(Record extracts)

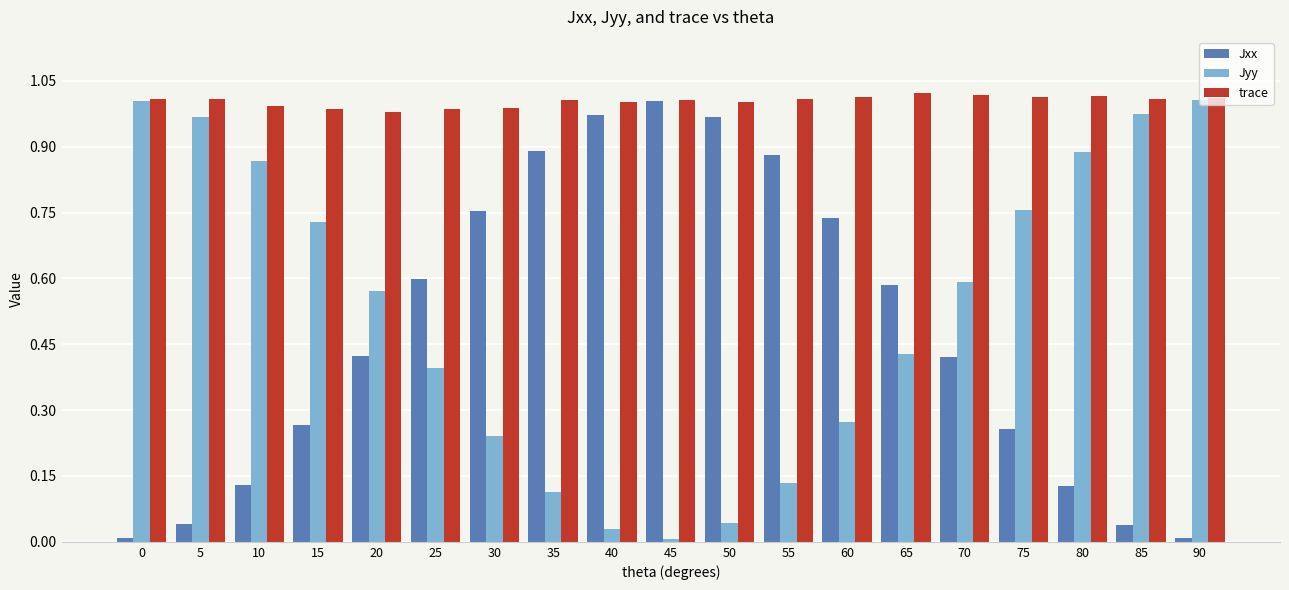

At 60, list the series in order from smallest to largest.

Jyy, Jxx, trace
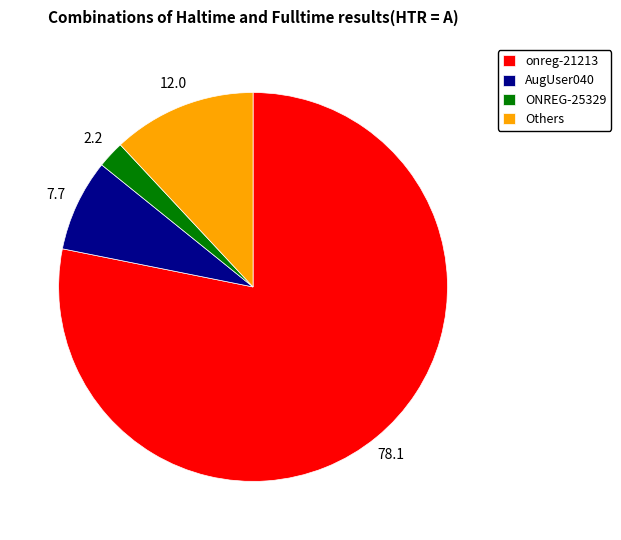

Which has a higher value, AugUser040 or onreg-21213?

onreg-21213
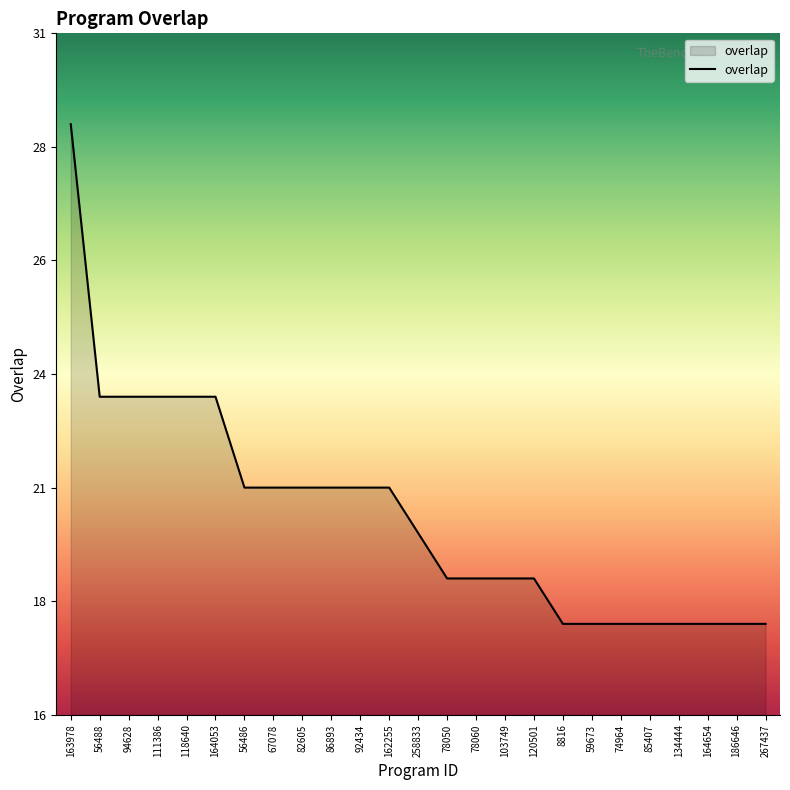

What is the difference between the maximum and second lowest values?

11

(End Record extracts)

Work required: Count the lines above that contain the string "onreg", matching case exactly, and reply with the number alone.

Written solution: 2